Opinião: “De um Portugal paraíso a um Portugal inferno e o desgoverno da inexistente gestão pandémica”

Por Isabel Vaz Freitas, diretora do Departamento de Turismo, Património e Cultura da Universidade Portucalense

Ainda há bem pouco tempo Portugal marcava lugar no panorama internacional pelos bons motivos. País de clima acolhedor, seguro, diverso na sua paisagem e na sua cultura, com património identitário de grande relevo, vistas de lugares aprazíveis onde experiências culturais, vínicas, criativas se proporcionam a cada recanto. Um mar incrível, os rios e albufeiras plenas de encanto, o famoso vinho que cativa e surpreende… mensagens lindas, que realmente mostram o que somos e quem somos.

Mas, em poucos dias este paraíso transformou-se num verdadeiro inferno. Câmaras frigoríficas que guardam corpos que esperam destinos à porta dos hospitais, oxigénio que falha como se de um país de terceiro mundo se tratasse, hospitais em estado de catástrofe, doentes que saltam de hospitais para hospitais à procura da sobrevivência à morte, ajuda internacional por colapso interno, vacinas mal distribuídas ou outras que se perdem… Um sem fim de situações calamitosas que assolam a imprensa internacional e que em poucos dias nos levaram à ruína da imagem internacional de país acolhedor e saudável, bom para viver e visitar…

A ajuda internacional, é bem-vinda, claro, pois neste momento os nossos profissionais de saúde que trabalham diretamente ou indiretamente com a pandemia estão em plano burnout com turnos duplicados, com a presença da morte massificada, emocionalmente desgastados, longe das famílias a quem temem contaminar, desagaste absoluto que nos é verdadeiramente difícil imaginar. A ajuda internacional não é criticável, pelo contrário, é bem-vinda. Criticável é o desgoverno, a desorientação, o desnorteio a que chegamos. Criticável é a falta de gestão e de planeamento que deveria ter iniciado no verão e deveria ter sido reforçada no início do inverno, exatamente como muitos especialistas em infeciologia e outros de saúde pública clamavam, bradavam e gritavam, sem sucesso. Nada foi feito então. Pelo contrário, na expectativa do voto, abriu-se a quadra natalícia, as compras para a família, como se não vivêssemos em pandemia, as festas da passagem de ano passaram sem qualquer motivo para dramas, as escolas e universidades não fecharam pois não era necessário. Neste não era necessário nem dramático, afinal escondia-se a falta de programação para o ano letivo online e a teimosia de que o ensino é presencial. Nada contra o ensino presencial, todos os professores, onde me incluo, concordam que é o sistema ideal, associado, claro, às novas tecnologias das quais não será possível o afastamento, sob pena de continuarmos na senda do país mais pobre da Europa. Mas em pandemia, é necessário abandonar atitudes teimosas, inflexíveis, atitudes que se mantiveram apesar dos esforços enormes e múltiplos de pais e professores para criarem o melhor ambiente para os nossos estudantes. E os professores encontraram inúmeras soluções.

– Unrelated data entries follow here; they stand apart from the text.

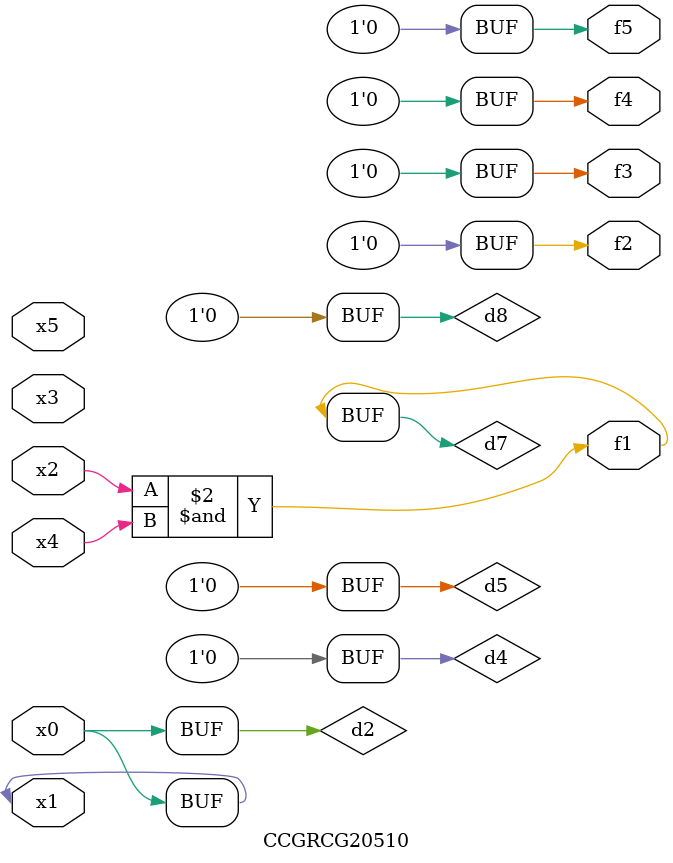
<source format=v>
module CCGRCG20510(
	input x0, x1, x2, x3, x4, x5,
	output f1, f2, f3, f4, f5
);

	wire d1, d2, d3, d4, d5, d6, d7, d8, d9;

	nand (d1, x1);
	buf (d2, x0, x1);
	nand (d3, x2, x4);
	and (d4, d1, d2);
	and (d5, d1, d2);
	nand (d6, d1, d3);
	not (d7, d3);
	xor (d8, d5);
	nor (d9, d5, d6);
	assign f1 = d7;
	assign f2 = d8;
	assign f3 = d8;
	assign f4 = d8;
	assign f5 = d8;
endmodule

</source>
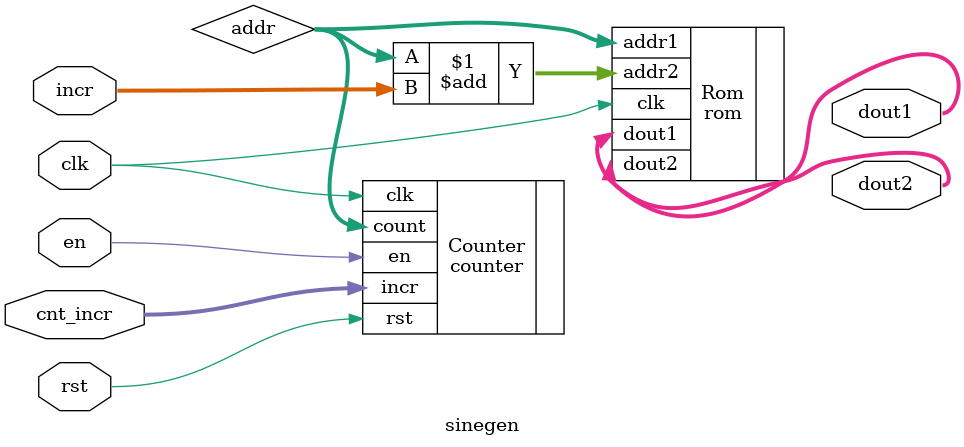
<source format=sv>
module sinegen #(
    parameter COUNT_WIDTH = 8,
               DATA_WIDTH  = 8
) (
    input logic [COUNT_WIDTH-1:0] incr,
    input logic rst,
    input logic en,
    input logic clk,
    input logic [COUNT_WIDTH-1:0] cnt_incr,
    output logic [DATA_WIDTH-1:0] dout1,
    output logic [DATA_WIDTH-1:0] dout2
);

    logic [COUNT_WIDTH-1:0] addr;

    counter Counter(
        .rst(rst),
        .en(en),
        .incr(cnt_incr),
        .clk(clk),
        .count(addr)
    );

    rom Rom(
        .clk(clk),
        .addr1(addr),
        .addr2(addr + incr),
        .dout1(dout1),
        .dout2(dout2)
    );

endmodule

</source>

Não vamos lá com atitudes teimosas, nem vamos lá com uma continuidade de má gestão da pandemia. Nem vamos lá culpando, apenas, reforço, apenas a sociedade de má conduta. As pessoas entendem mensagens e a mensagem que passou em finais de dezembro e inícios de janeiro era de tranquilidade e não de descalabro. Quando nos disseram para recolher e que a situação era dramática, quando fecharam as escolas e universidades, a situação mudou. Estamos todos em casa como foi pedido. Cansados da pandemia, alguns a sobreviver à custa da solidariedade, mas estamos em casa. A mensagem foi entendida, mas o cansaço é muito, a pobreza aumentou significativamente e o futuro ainda não chegou…

E aqui chegamos ao inferno dantesco de uma imagem internacional, a imagem mais desastrosa, mais grave, mais nociva, com enorme impacto negativo para quem acredita que o turismo é e pode ser uma das grandes alavancas para o nosso país. Aqui chegamos a uma imagem de um país pobre, aflito, inseguro, caótico, reduzido à sua pequenez, onde nem as belas paisagens nem a sua cultura tão diversificada lhe vai valer no futuro próximo. Recuamos cerca de 30 anos, recuamos para a imagem de país na cauda da Europa. Será que vamos conseguir nos próximos tempos mudar esta imagem de terror que circula na Europa e nos meios internacionais? Só com muito, muito, muito esforço, não tenhamos dúvidas.